SHORT TASK:
From the GMAT notes on units digits and factorials, list in order the steps given for finding the power of a non-prime number in n!.

TEXT EXCERPT:
_ _ _ _ _

Unit Digit Concept – MKS GMAT App

Units Digit – Core Concept

The units digit is the last digit before the decimal point.

Examples:

Units digit of 79 is 9
Units digit of 76546 is 6

Useful in:

Multiplication of large numbers
Powers and exponentiation
Modulo 10 and 5 operations

Units Digit in Multiplication

To simplify: take only the units digit of each number.

Example:

What is the units digit of
$85945 \times 89 \times 58307$ ?

Use only last digits:
$5 \times 9 \times 7 = 45 \times 7 = 315$ → units digit = 5

Cyclicity of Units Digits

The units digit of powers repeats in cycles. Identify the cycle, divide the exponent by the cycle length, and use the remainder to find the result.

Cyclicity Table

Cycle Length	Digits	Example Powers
1	0, 1, 5, 6	Always same (e.g., $5^n = 5$ )
2	4, 9	$4^1 = 4$ , $4^2 = 6$ , repeat
4	2, 3, 7, 8	Repeats every 4 (see below)

Example: $7^{345}$

Cycle of 7:

$\begin{align*} 7^1 &= 7 \ 7^2 &= 49 \Rightarrow 9 \ 7^3 &= 343 \Rightarrow 3 \ 7^4 &= 2401 \Rightarrow 1 \end{align*}$

Cycle: 7, 9, 3, 1
Now,
$345 \mod 4 = 1$ ⇒ Use first value in cycle → 7

Summary of Exponent Rules

Type	Rule
1-cycle	Units digit = base
2-cycle	Odd exponent → base, even exponent → base²
4-cycle	Divide exponent by 4, use remainder to pick from cycle

Factorials – Trailing Zeros & Prime Powers

Factorials are common in GMAT questions involving:

Trailing zeros
Power of a prime
Divisibility by a composite number

Trailing Zeros in $n!$

Each trailing zero = factor of 10 = $2 \times 5$
Since 2s are plenty, just count 5s:

Formula:

$\left\lfloor \frac{n}{5} \right\rfloor + \left\lfloor \frac{n}{25} \right\rfloor + \left\lfloor \frac{n}{125} \right\rfloor + \cdots$

Example: Zeros in $32!$

$\left\lfloor \frac{32}{5} \right\rfloor + \left\lfloor \frac{32}{25} \right\rfloor = 6 + 1 = \boxed{7}$

Power of a Prime in $n!$

Formula:

$\sum_{k=1}^{\infty} \left\lfloor \frac{n}{p^k} \right\rfloor$

Stop when $p^k > n$

Example: Power of 2 in $25!$

$\left\lfloor \frac{25}{2} \right\rfloor + \left\lfloor \frac{25}{4} \right\rfloor + \left\lfloor \frac{25}{8} \right\rfloor + \left\lfloor \frac{25}{16} \right\rfloor = 12 + 6 + 3 + 1 = \boxed{22}$

Power of Non-Prime in $n!$

Steps:

Prime factorize the number
Find power of each prime in $n!$
Divide each result by exponent in factorization
Take the minimum

Example: Power of 900 in $50!$

Factor: $900 = 2^2 \times 3^2 \times 5^2$

Step 1: Count powers in $50!$

Prime	Calculation	Result
2	$25 + 12 + 6 + 3 + 1$	47
3	$16 + 5 + 1$	22
5	$10 + 2$	12

Step 2: Divide by exponent in 900

Prime	Divide by	Final Power
2	2	$23$
3	2	$11$
5	2	$6$

Final Answer:
$900^6$ divides $50!$

Manual vs Formula Check: $17!$

Prime	Formula	Total
2	$8 + 4 + 2 + 1 = \boxed{15}$	15
3	$5 + 1 = \boxed{6}$	6
5	$3 = \boxed{3}$	3

GMAT Tricks Summary

What You’re Finding	Focus On
Trailing Zeros	Count 5s only
Number of 15s in $n!$	Count 5s (3s are more frequent)

_ _ _ _ _

RECORD EXTRACTS:
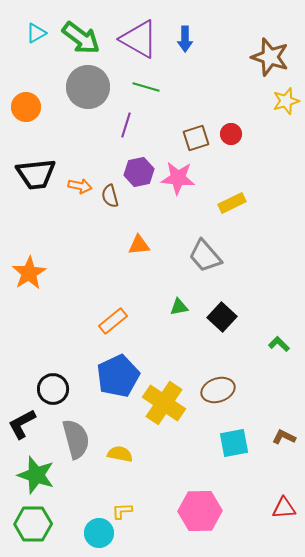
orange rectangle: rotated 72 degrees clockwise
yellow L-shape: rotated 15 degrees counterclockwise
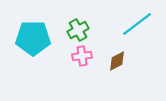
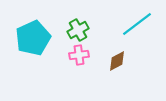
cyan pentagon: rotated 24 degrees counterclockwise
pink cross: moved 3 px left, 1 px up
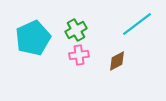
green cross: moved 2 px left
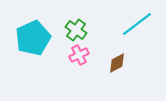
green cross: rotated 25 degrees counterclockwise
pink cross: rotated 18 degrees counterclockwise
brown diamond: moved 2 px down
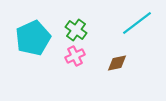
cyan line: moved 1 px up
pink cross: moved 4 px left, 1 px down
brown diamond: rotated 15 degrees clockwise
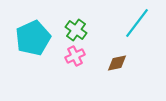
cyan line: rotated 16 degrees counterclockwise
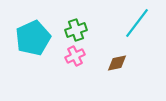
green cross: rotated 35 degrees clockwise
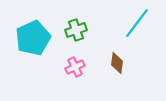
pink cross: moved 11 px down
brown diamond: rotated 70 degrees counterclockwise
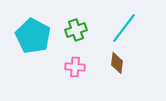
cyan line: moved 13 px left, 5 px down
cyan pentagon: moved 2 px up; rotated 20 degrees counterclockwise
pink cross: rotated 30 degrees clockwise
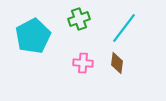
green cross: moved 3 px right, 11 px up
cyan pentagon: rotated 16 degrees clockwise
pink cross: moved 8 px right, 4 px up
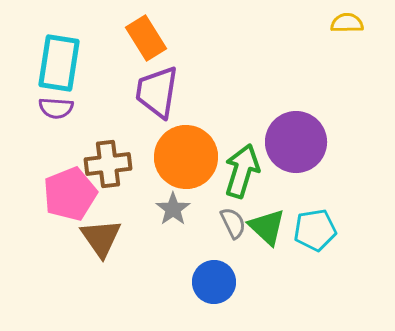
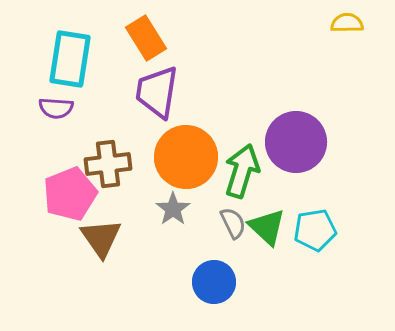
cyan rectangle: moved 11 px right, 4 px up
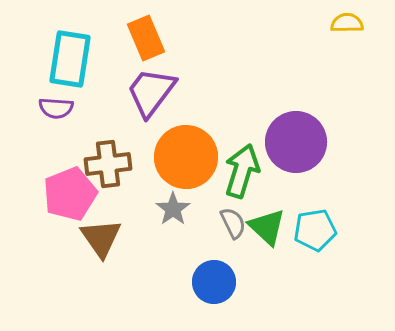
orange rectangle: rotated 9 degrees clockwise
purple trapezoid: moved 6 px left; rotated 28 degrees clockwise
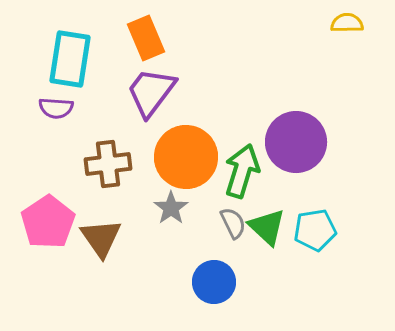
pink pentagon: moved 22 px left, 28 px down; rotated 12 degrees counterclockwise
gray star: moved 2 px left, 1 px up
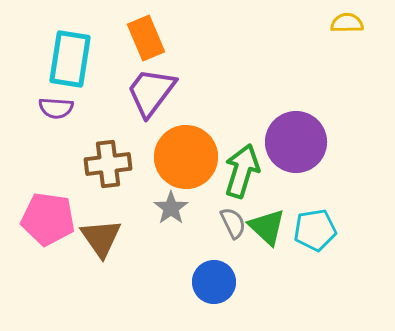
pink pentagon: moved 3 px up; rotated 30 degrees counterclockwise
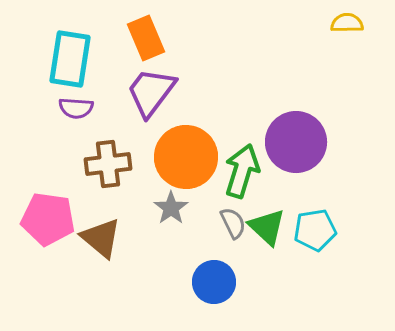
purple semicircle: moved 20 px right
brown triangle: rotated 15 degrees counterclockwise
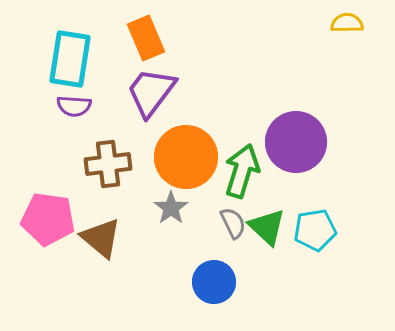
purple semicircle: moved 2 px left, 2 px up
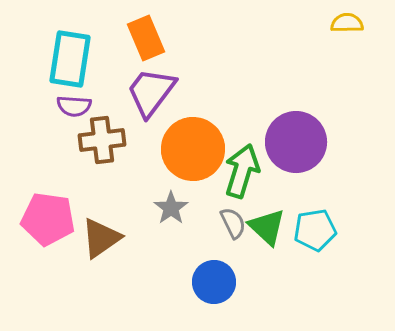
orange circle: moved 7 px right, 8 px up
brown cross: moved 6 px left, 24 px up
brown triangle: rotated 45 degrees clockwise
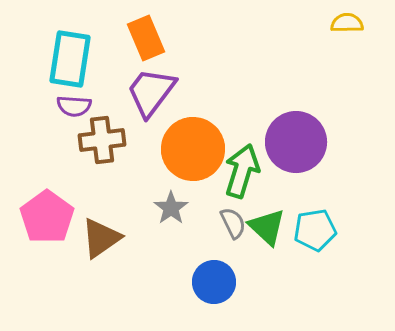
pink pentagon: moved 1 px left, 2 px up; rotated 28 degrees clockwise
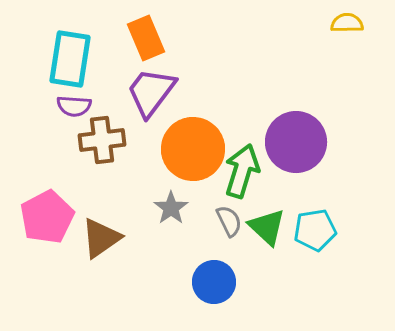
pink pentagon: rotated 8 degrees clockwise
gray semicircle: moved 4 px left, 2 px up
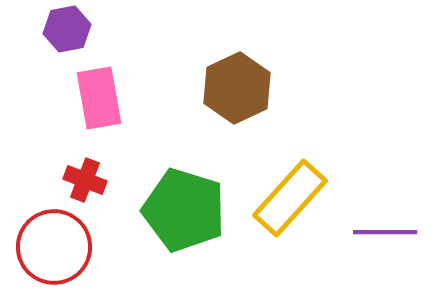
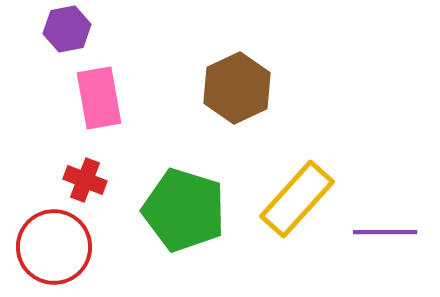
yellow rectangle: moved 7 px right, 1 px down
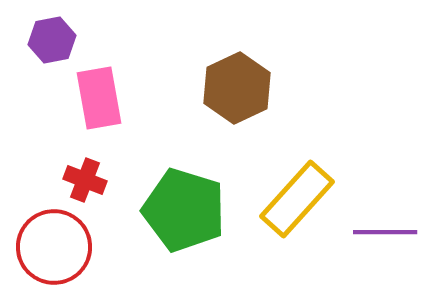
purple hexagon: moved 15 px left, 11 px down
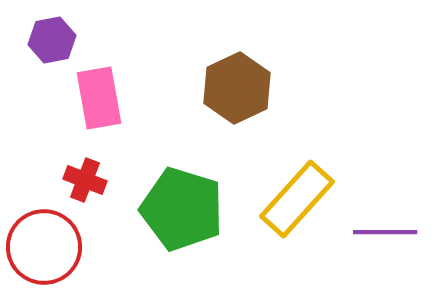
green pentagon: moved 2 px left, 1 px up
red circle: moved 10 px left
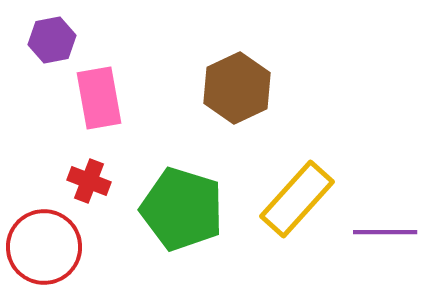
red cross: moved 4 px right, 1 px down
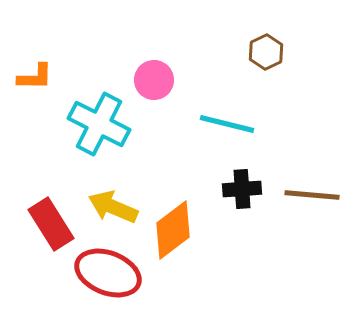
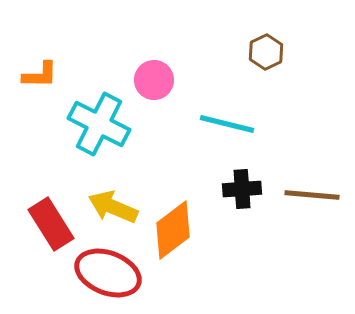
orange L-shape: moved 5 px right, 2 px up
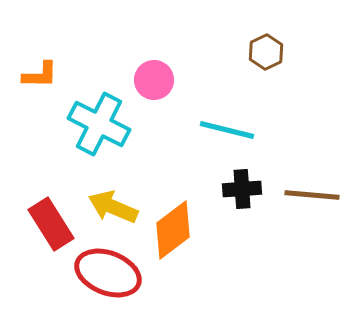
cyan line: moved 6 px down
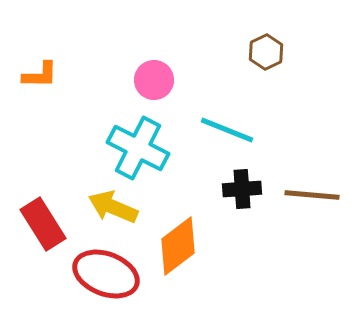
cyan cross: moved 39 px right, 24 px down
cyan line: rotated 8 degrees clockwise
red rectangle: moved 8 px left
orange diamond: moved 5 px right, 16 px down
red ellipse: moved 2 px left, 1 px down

_ _ _ _ _

SOLUTION TO THE EXERCISE:
1. Prime factorize the number.
2. Find the power of each prime in n!.
3. Divide each result by its exponent in the factorization.
4. Take the minimum.